Liberalizar despedimentos para criar riqueza. Para os desempregados!Apesar da solenidade, da ementa, dos claustros e do convento já se adivinhava que a missa ia ser dita em latim e se sabia a ladaínha de cor e salteado. Um equívoco apenas quanto aos objectivos enunciados, desculpável em pessoas muito mais habituadas a lidar com números do que com palavras. Por lapso, erro tipográfico ou má qualidade da magnetização das fitas, e ainda por má dicção, passou o entendimento de que se tratava de um "compromisso Portugal". Corrige-se, faz-se uma errata, imprime-se numa folha de formato normalizado e distribui-se. Queria dizer-se "comprimir Portugal". Sendo que, mesmo assim, Portugal ainda está a mais, meio desenquadrado e fora do contexto.

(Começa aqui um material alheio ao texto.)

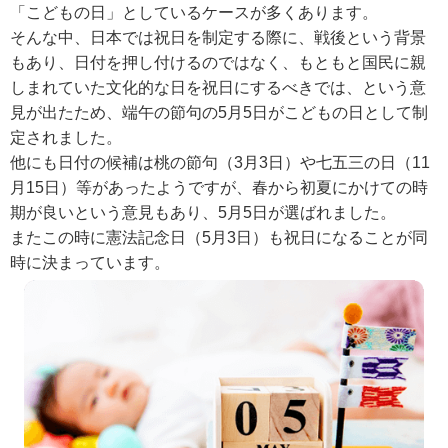
「こどもの日」としているケースが多くあります。
そんな中、日本では祝日を制定する際に、戦後という背景
もあり、日付を押し付けるのではなく、もともと国民に親
しまれていた文化的な日を祝日にするべきでは、という意
見が出たため、端午の節句の5月5日がこどもの日として制
定されました。
他にも日付の候補は桃の節句（3月3日）や七五三の日（11
月15日）等があったようですが、春から初夏にかけての時
期が良いという意見もあり、5月5日が選ばれました。
またこの時に憲法記念日（5月3日）も祝日になることが同
時に決まっています。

Para além do dito corrente nunca tivemos conhecimento de que uma montanha tivesse parido fosse o que fosse. É naturalmente abusiva a conclusão de que o Evereste tenha parido um rato que, coitado, morreria de frio logo à nascença por se ter armado em João Garcia. Nem a serra da Estrela ou de Candeeiros pariram fosse o que fosse. O Convento do Beato voltou a ser transformado em rico auditório de ricas universidades, em refeitório com mais conforto e melhor ementa do que os refeitórios dos quarteis, mas não se viu convertido em maternidade Alfredo da Costa. Nada, de novo, ali deu ontem o seu primeiro berro de vida nem usou a primeira fralda. Descartável!

Os jornais de hoje publicam a ladaínha, traduzida para português, que os relapsos alunos já levavam no bolso, a título de cábula, para se não esquecerem de nenhum ponto. Nunca se fala em Portugal, que já se não sabe se existe e que nunca esteve em causa. Sabendo-se, isso sim, que difícil é comprimir aquilo que não há. À saída, no fim dos trabalhos, eram tecidos largos encómios à distinção dos presentes e às inconfundíveis gravatas de setenta contos. Veladas críticas foram sussurradas sobre o antiquado mau gosto de alguns fatos comprados nos saldos e às indisfarçáveis olheiras de um ou outro, provavelmente chegado aos trabalhos directamente da árdua noitada. Enquanto se tapava a boca com a mão e se continha o arroto, elogiava-se a ementa, muito justamente. Especialmente o divinal faisão apanhado à mão por pretos licenciados importados da Guiné e as ovas de esturjão pescado a pontapé por pés descalços recrutados no Uzebequistão. Sem referência passaram as vulgares batatas a murro, - na ementa dignamente designadas por "pommes de terre" - mesmo que especialmente criadas em estufa numa diminuta herdade alentejana de 500 hectares.

Conclusão nova e unânime é a de garantir maior flexibilidade na legislação laboral, permitindo o despedimento. Não se conclui que seja necessário mandar à escola empresários e gestores, indiscutíveis herdeiros e seguidores do Dr Salazar, no simples e linear cumprimento de uma missão divina. A de criar riqueza para eles e para a família.